A Second Life for the ‘Do Not Track’ Setting—With Teeth

Credit to Author: Lukasz Olejnik| Date: Thu, 28 Feb 2019 13:00:00 +0000

In 2009, as people grew concerned about the pervasiveness of web tracking, the idea of adding a Do Not Track (DNT) setting to browsers gained traction across the web. By enabling it, the browser attaches “DNT: 1” to a web request, effectively telling websites that the user does not wish to be tracked.

Initially, the concept was applauded for solving the pernicious problem of invisible online tracking. All the major web browsers added the DNT setting to their configuration. It was on the radar of the Federal Trade Commission, and the Electronic Frontier Foundation created a semi-standardized approach.

Lukasz Olejnik is an independent security and privacy researcher and advisor, W3C TAG member, and research associate at the Center for Technology and Global Affairs at Oxford University.

But there was a catch: DNT is a voluntary agreement. Users need to trust that the sites they visit honor the setting. And at first some sites, like Twitter, did. But if a site chooses not to honor the setting, there is no punishment and no regulatory backing to enforce the standard.

In the 10 years since DNT was initially proposed, it's been heading toward the history book of failed technical ideals. In 2019 the World Wide Web Consortium (W3C) discontinued work of Tracking Preferences Expression, the successor of DNT. Sites, including Twitter, reversed their stance. DNT was rightly criticized for doing essentially nothing, gradually losing the favor of public opinion.
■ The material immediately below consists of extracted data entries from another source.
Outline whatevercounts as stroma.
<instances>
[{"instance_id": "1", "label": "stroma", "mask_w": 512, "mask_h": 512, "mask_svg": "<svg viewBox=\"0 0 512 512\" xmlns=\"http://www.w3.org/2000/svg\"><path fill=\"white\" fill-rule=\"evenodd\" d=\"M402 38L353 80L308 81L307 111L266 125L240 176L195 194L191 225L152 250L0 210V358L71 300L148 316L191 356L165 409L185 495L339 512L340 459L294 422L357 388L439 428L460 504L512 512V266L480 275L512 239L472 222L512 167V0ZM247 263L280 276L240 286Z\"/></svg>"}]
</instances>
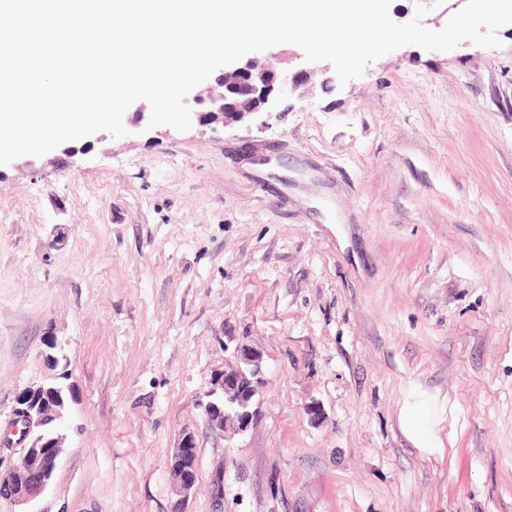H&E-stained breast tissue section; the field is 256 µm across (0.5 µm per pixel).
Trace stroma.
<instances>
[{"instance_id":"obj_1","label":"stroma","mask_w":512,"mask_h":512,"mask_svg":"<svg viewBox=\"0 0 512 512\" xmlns=\"http://www.w3.org/2000/svg\"><path fill=\"white\" fill-rule=\"evenodd\" d=\"M500 47L332 63L229 126L106 137L0 166V431L74 386L33 512H512V25ZM259 415L201 407L235 347ZM221 489H214L216 474ZM263 354L242 348L236 365L216 374L202 402L209 427L222 433L241 434L258 414L263 385ZM170 471L175 480L177 499L171 512H185L184 504L197 481V438L194 431L183 430L170 457Z\"/></svg>"}]
</instances>
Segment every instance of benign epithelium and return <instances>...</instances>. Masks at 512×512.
Returning <instances> with one entry per match:
<instances>
[{
    "label": "benign epithelium",
    "mask_w": 512,
    "mask_h": 512,
    "mask_svg": "<svg viewBox=\"0 0 512 512\" xmlns=\"http://www.w3.org/2000/svg\"><path fill=\"white\" fill-rule=\"evenodd\" d=\"M314 70L308 67L293 72L254 60L224 67L212 81L194 95L201 106L203 125L223 126L240 123L255 114L276 111L275 88L292 91L306 84ZM263 354L253 348L241 350L239 361L214 376L202 403L209 427L219 433L246 432L258 414L263 385ZM17 402L11 429L0 444L13 450L7 469L0 472V498L27 505L36 500L51 483L58 467L66 434L58 424L63 419L73 385H40L24 391ZM177 499L172 512H184V504L197 481L196 434L183 430L170 457Z\"/></svg>",
    "instance_id": "benign-epithelium-1"
}]
</instances>
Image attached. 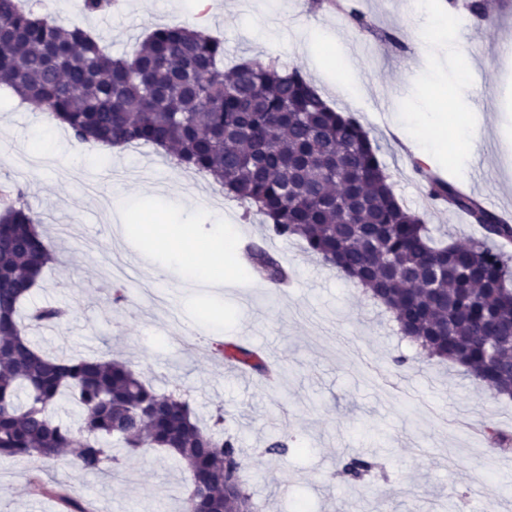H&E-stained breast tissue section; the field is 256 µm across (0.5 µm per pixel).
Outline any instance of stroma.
<instances>
[{
    "mask_svg": "<svg viewBox=\"0 0 512 512\" xmlns=\"http://www.w3.org/2000/svg\"><path fill=\"white\" fill-rule=\"evenodd\" d=\"M371 20L359 32L332 0H121L119 14L82 13L79 0H52L50 15L79 22L115 56L162 24L208 29L224 40V64L275 60L300 69L335 109L355 113L380 154L396 194L421 208L422 185L411 153L394 137L401 122L431 139L440 172L471 183L477 197L512 209V8L489 0L474 31L456 26L465 0H439L420 11L407 0H355ZM468 48L466 60L451 54ZM339 58L348 93L336 89ZM478 128L473 145L442 137V127ZM111 173L109 187L132 213L116 228L111 211L90 193L91 176ZM20 189L58 261L29 298L33 306L70 309L60 327L30 331L44 350L67 356L123 359L159 391H188L202 425L223 428L249 458L247 489L256 512H512V450H492L467 423L512 434V400L494 396L453 364L421 352L402 336L392 314L296 240L267 235L258 216L237 201L212 199L218 184L175 166L150 146L94 153L73 144L41 109L0 87V184ZM195 200L179 204L172 185ZM435 237L467 242L480 234L463 214H428ZM145 224L186 226L197 235L221 224L234 240L262 245L296 271L290 288L242 274L220 293L189 285L182 265L168 262ZM126 300L113 302L116 292ZM192 327L214 339L257 349L280 367L276 386L259 375L195 357L180 336ZM287 440L281 457L265 454ZM351 457L376 469L352 482L341 472ZM291 477L288 488L276 481ZM72 486L88 512H180L189 476L166 452L146 448L114 469L82 474L66 462L45 466L0 460V512H62L32 493L29 481Z\"/></svg>",
    "mask_w": 512,
    "mask_h": 512,
    "instance_id": "1",
    "label": "stroma"
}]
</instances>
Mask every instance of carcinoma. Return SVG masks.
Instances as JSON below:
<instances>
[{
	"label": "carcinoma",
	"mask_w": 512,
	"mask_h": 512,
	"mask_svg": "<svg viewBox=\"0 0 512 512\" xmlns=\"http://www.w3.org/2000/svg\"><path fill=\"white\" fill-rule=\"evenodd\" d=\"M0 85L39 104L78 144L148 145L211 176L253 210L268 235L296 238L307 253L368 288L423 352L451 362L497 396L512 397V224L452 180L416 163L437 205L465 214L483 236L466 244L430 234L426 213L395 193L380 147L352 113L331 107L297 68L242 59L224 71V40L186 25L155 28L124 56L108 55L80 24L0 0ZM0 187V458H67L102 472L160 448L187 470L182 512H248L246 463L236 439L199 425L191 396L159 393L119 359L49 355L29 339L63 325L60 307L22 308L56 261L21 193ZM247 275L279 287L293 270L252 244ZM212 354L267 379L275 371L252 348L213 343ZM68 398L72 423L54 416ZM373 468L349 459L343 473ZM37 493L86 512L69 486L34 478Z\"/></svg>",
	"instance_id": "cac0c4a2"
}]
</instances>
But now DNT is having a renaissance of sorts, after it caught the interest of regulators in Europe. In January 2017 the European Commission announced an initiative to update the ePrivacy Regulation, a proposal that would revisit a 15-year-old directive dealing with privacy protections and how users consent to being tracked by cookies (websites served to citizens of the European Union are required to ask for consent for the use of cookies).
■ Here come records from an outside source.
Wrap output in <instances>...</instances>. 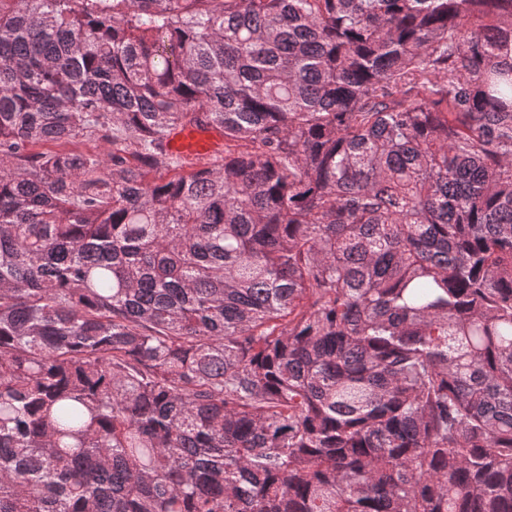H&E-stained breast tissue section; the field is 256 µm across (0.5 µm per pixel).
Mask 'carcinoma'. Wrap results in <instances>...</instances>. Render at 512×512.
<instances>
[{
	"mask_svg": "<svg viewBox=\"0 0 512 512\" xmlns=\"http://www.w3.org/2000/svg\"><path fill=\"white\" fill-rule=\"evenodd\" d=\"M0 512H512V0H0ZM169 149L176 154H202L189 157L186 162L196 166L211 158L209 153H217L215 137L211 131L187 129L176 132L169 140Z\"/></svg>",
	"mask_w": 512,
	"mask_h": 512,
	"instance_id": "cac0c4a2",
	"label": "carcinoma"
}]
</instances>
The process of creating EU regulations is complex, involving the European Parliament and the Council of European Union, and the 2017 proposal had its issues. It did not, for example, include any form of automatic or universally standardized mechanisms for users to consent to being tracked. Without a universal standard, the patchwork of varying pop-ups that polluted a user’s web browsing experience would remain in effect. (In May 2018, when the EU enacted the General Data Protection Regulation, the problem with pop-ups was reinforced, which in retrospect was easy to predict.) Among the goals of the new ePrivacy Regulation was cleaning up this exact mess by requiring some sort of standardized and automatic process that is transparent to users. So in 2017, the European Parliament pushed hard toward making the browser mechanisms for user privacy preferences and consent expressions legally binding, and it issued a report that explicitly endorsed Do Not Track settings as a way of expressing consent. Ten years after the original proposal, DNT suddenly became integral in the debate over regulating privacy protection in the biggest economy in the world.
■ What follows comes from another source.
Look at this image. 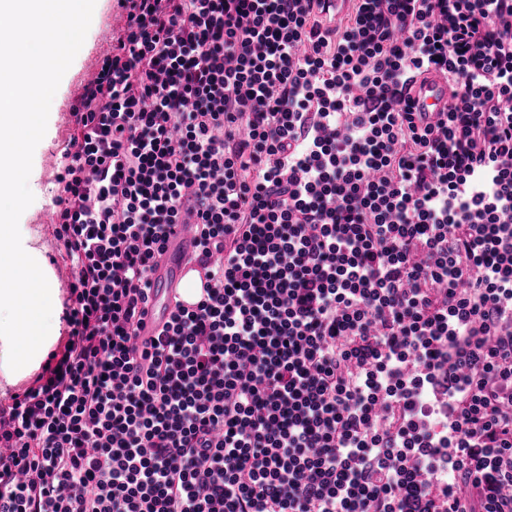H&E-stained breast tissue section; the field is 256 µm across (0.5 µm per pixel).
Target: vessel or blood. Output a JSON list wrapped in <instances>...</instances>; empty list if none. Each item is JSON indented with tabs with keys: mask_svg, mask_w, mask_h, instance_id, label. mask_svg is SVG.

From a purely technical standpoint, DNT is somewhat redundant. The default settings of major web browser vendors like Apple Safari and Mozilla Firefox actively fight tracking. And, in a further twist, Apple decided to remove the DNT function from Safari 12.1, citing “fingerprinting risk.” Fingerprinting allows a site to identify a user based on traits specific to their devices or browser, and as Apple tried to argue, DNT could be one more setting used to track you. While the particular fingerprinting risk cited by Apple is extremely low (as Firefox’s telemetry data suggest), the message risks demonizing DNT.

DNT has suffered from users' misunderstanding of how it works. People don’t seem to know that DNT doesn’t make you invisible; it merely informs websites that you would prefer not to be tracked. But just because its purpose might be misunderstood doesn’t mean DNT should go away. (Research indicates that people don’t fully comprehend what “private browsing modes” do either; for example, they don’t mask your location or IP address.) DNT could have great value if it has regulatory backing.

Admittedly, crafting policy and enforcing regulatory action are long processes, and can be influenced in favor of or against some particular views. But there is a growing appetite for this kind of regulation. Just look at the European Union: It adopted the world’s most comprehensive and strongest privacy regulation framework, the General Data Protection Regulation, and now the EU is considering a regulatory solution that could rely on Do Not Track. And even though, in 2018 and 2019, the Council of the European Union is moving against the positive privacy changes in ePrivacy, and the much needed update to the regulation is postponed, when conversations around the proposal resume they will take place in a reality where aggressive tracker blocking is already the de facto technically enforced default. It seems that consent will remain an important regulatory concept in the months and years to come.

Which is why giving up on DNT at this particular moment—especially by actors as influential and decisive in the privacy debate as Apple—is not the signal we now need. Regulatory changes are finally on the table, and DNT could be a much needed solution for how to enforce these rules.

Technologists often complain about the relative slowness of the regulatory process, especially as compared to how fast technology develops. So it’s especially perplexing that tech companies and enthusiasts would rescind a technical proposal that could finally function the way it was supposed to all along. It doesn’t seem like the time to turn the setting off completely.